### Texto de lectura
══════

Little Boy explotó a 600 metros de altura sobre Hiroshima y mató al instante a decenas de miles de personas y condenó a morir en los años siguientes a otras tantas más. Entre esos condenados por Little Boy se contaba una little girl de dos años llamada Sadako Sasaki.
Las mil grullas de papel
La compañera de Sadako en el cuarto del hospital de la Cruz Roja de Hiroshima se llamaba Chizuko y era dos años mayor que ella. Era otra de las tantas víctimas de la lluvia negra causada por la bomba atómica.
Una bomba que también había sido de tiempo, con efecto retardado: casi una década después de la explosión de Little Boy en Horshima – y también en Nagasaki – hubo otra explosión: la de casos de leucemia, sobre todo en niños.
Los médicos dijeron que Sadako padecía una leucemia maligna aguda de las glándulas linfáticas. Su madre lo decía de manera más sencilla y dolorosa: “Tiene la enfermedad de la bomba atómica”.
Una tarde de agosto de 1955, de una cama a la otra, Chizuko le contó a Sadako la leyenda de las mil grullas de papel. También le enseñó a hacerlas.
En la cultura japonesa, la grulla es símbolo de buena fortuna, longevidad, lealtad, protección, armonía y felicidad, y según la leyenda, quien confeccione mil y las ate con un hilo verá cumplido su mayor deseo.
Las mil grullas de papel deben armarse a través de la técnica del origami, un tipo de papiroflexia que consiste en elaborar figuras (o esculturas) de papel sin cortar o pegar el material, simplemente doblándolo en pliegues.

══════

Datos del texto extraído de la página

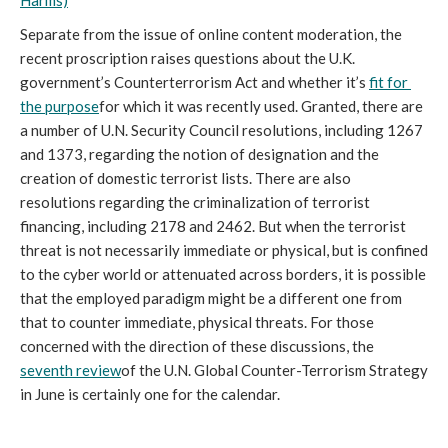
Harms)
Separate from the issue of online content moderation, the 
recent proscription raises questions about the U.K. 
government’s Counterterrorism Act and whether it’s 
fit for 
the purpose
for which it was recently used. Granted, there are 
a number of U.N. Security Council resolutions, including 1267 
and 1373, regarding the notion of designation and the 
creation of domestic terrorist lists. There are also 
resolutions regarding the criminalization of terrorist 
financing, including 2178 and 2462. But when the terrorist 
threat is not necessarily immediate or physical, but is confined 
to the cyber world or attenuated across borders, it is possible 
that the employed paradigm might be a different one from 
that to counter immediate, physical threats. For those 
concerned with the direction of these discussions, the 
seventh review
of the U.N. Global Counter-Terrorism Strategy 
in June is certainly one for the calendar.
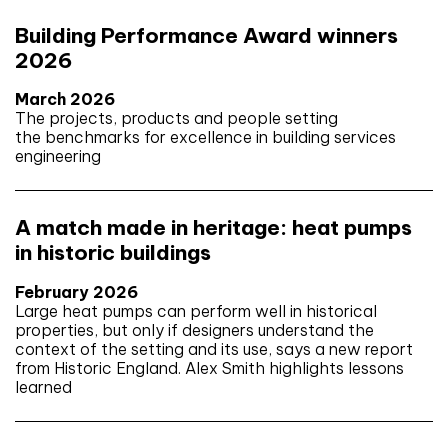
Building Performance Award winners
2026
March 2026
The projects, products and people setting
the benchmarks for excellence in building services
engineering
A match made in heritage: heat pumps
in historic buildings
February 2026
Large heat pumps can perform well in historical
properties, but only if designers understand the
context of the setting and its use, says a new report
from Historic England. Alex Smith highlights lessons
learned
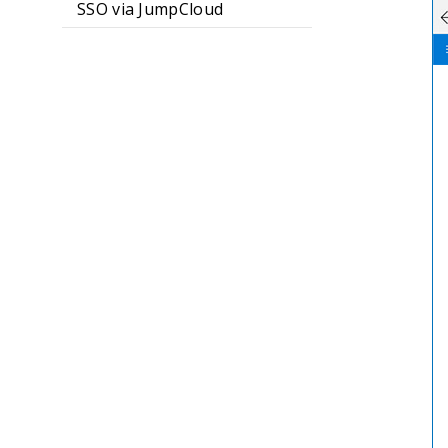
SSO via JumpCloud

══════

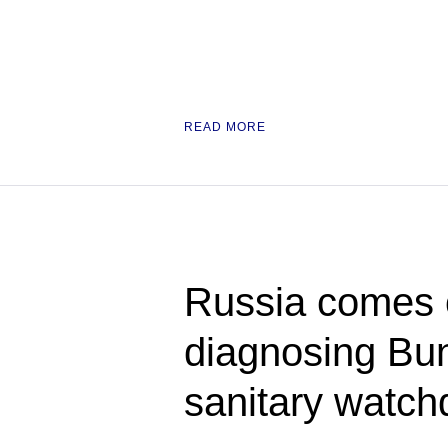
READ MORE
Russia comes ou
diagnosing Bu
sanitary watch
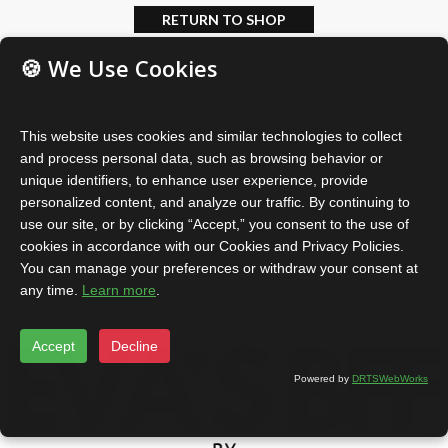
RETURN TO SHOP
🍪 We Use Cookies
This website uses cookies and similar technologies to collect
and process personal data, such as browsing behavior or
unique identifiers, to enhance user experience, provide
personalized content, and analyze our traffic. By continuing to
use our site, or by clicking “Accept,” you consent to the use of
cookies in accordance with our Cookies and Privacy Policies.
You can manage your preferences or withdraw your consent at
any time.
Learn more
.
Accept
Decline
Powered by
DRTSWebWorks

══════

Responda con base en el texto sobre Sadako Sasaki:
(a) ¿Cuántos años mayor que Sadako era Chizuko?
(b) ¿Qué enfermedad dijeron los médicos que padecía Sadako?
(c) Según la leyenda, ¿qué debe hacer una persona para ver cumplido su mayor deseo?

(a) Dos años.
(b) Una leucemia maligna aguda de las glándulas linfáticas.
(c) Confeccionar mil grullas de papel y atarlas con un hilo.